An excerpt from an article* by Alan Deutschman for Fast Company:
Change or Die.
What if you were given that choice? For real. What if it weren’t just the hyperbolic rhetoric that conflates corporate performance with life and death? Not the overblown exhortations of a rabid boss, or a slick motivational speaker or a self-dramatizing CEO. We’re talking actual life or death now. Your own life or death. What if a well-informed, trusted authority figure said you had to make difficult and enduring changes in the way you think and act? If you didn’t, your time would end soon — a lot sooner than it had to. Could you change when change really mattered? When it mattered most?
Yes, you say?
Try again.
Yes?
You’re probably deluding yourself.
You wouldn’t change.
Don’t believe it? You want odds? Here are the odds, the scientifically studied odds: nine to one. That’s nine to one against you. How do you like those odds?
The backdrop to this passage is the healthcare industry and patients who have serious heart conditions, conditions that create the need for bypass surgery or angioplasty – serious procedures indeed.
Healthcare costs – 80% of them – are driven by five primary challenges; too much smoking, drinking, eating, stress and not enough exercise. It’s been that way for decades, and these five issues are usually linked to certain heart conditions and heart attacks. Yes, even after being treated for these serious health concerns and being told to either change their lifestyle or die, a shocking 9 out of 10 people will regress into these same behaviors within 2 years of the procedure.
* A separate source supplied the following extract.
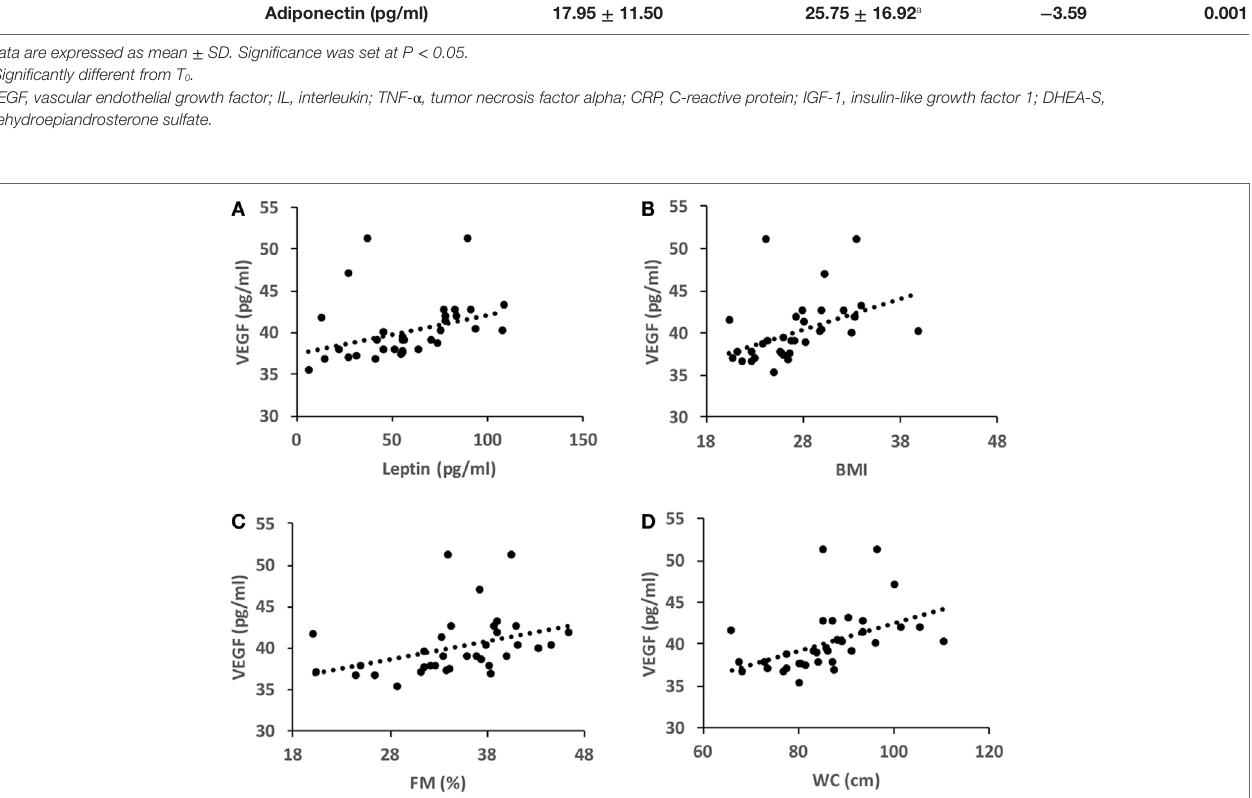
FigUre 1 | Pearson’s correlation coefficients in basal conditions ( T 0 ). (a) r = 0.343, P = 0.047; (b) r = 0.438, P = 0.01; (c) r = 0.468, P = 0.005; (D) r = 0.361, P = 0.036. BMI, body mass index; WC, waist circumference; FM%, fat mass percent.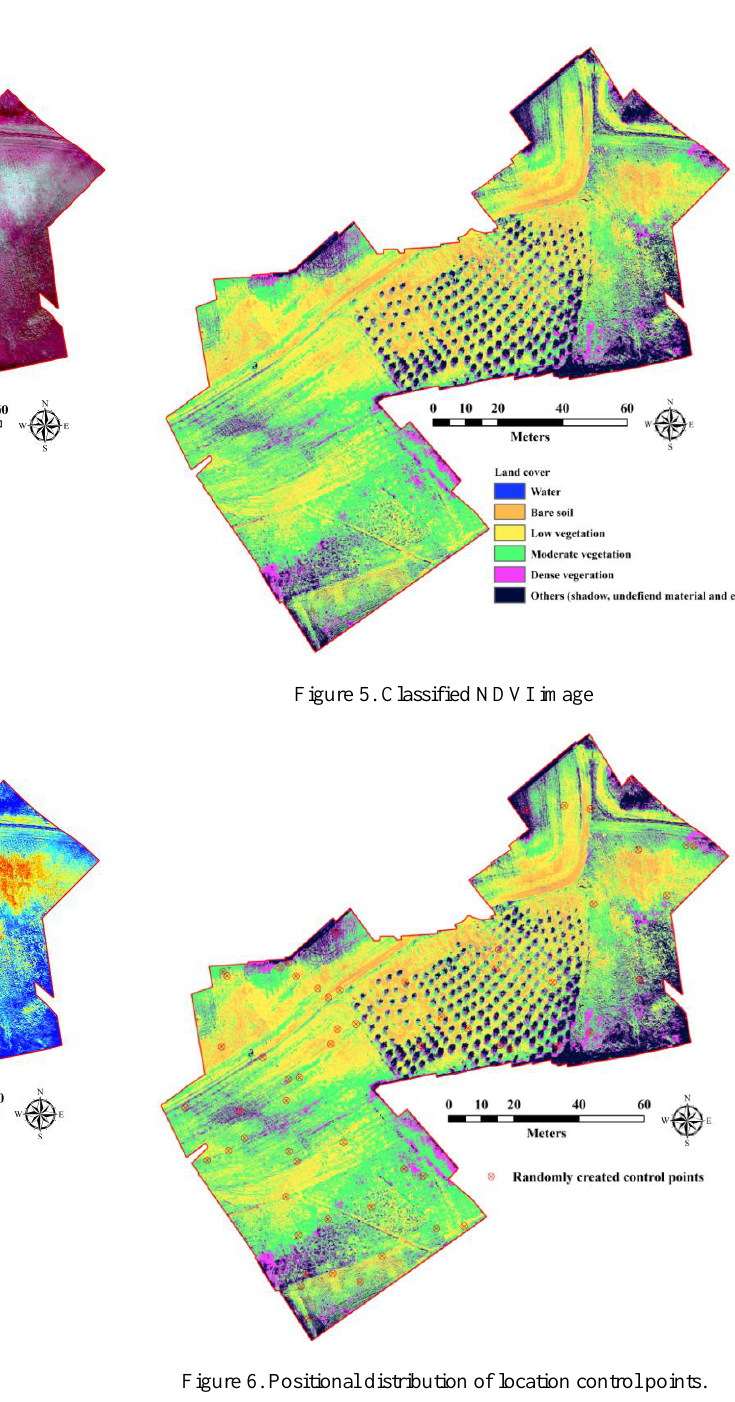
Figure 4b. NDVI image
In other words, they would rather die than change. And the same is true of businesses and organizations. The article continues:
Changing the behavior of people isn’t just the biggest challenge in health care. It’s the most important challenge for businesses trying to compete in a turbulent world, says John Kotter, a Harvard Business School professor who has studied dozens of organizations in the midst of upheaval: “The central issue is never strategy, structure, culture or systems. The core of the matter is always about changing the behavior of people.” Those people may be called upon to respond to profound upheavals in marketplace dynamics — the rise of a new global competitor, say or a shift from a regulated to a deregulated environment — or to a corporate reorganization, merger or entry into a new business. And as individuals, we may want to change our own styles of work — how we mentor subordinates, for example, or how we react to criticism. Yet more often than not, we can’t.
Yet Deutschman goes on to share recommendations for making positive change happen, citing IBM and Zerox as examples. I won’t be a spoiler here – I’ll let you research and find out for yourself, if you are curious in the least. It will serve as a test of sorts, a test to see if you’re even interested in how to change both individually and organizationally.
My purpose here is not about finding a solution – that’s for a different conversation – it’s about recognition. As they say, “You must first recognize you have a problem in order to solve it.”
So, as you look at you talent acquisition, staffing and contingent labor models, how are you and your organization changing to keep in step with a dynamic marketplace? Are you changing at all? Do you have a feedback mechanism in place that keep you from falling into a rut and falling behind? Are you more willing to die as a leader and an organization than you are to change, as uncomfortable as that might be?
Tough questions that need answers. It’s a matter of survival.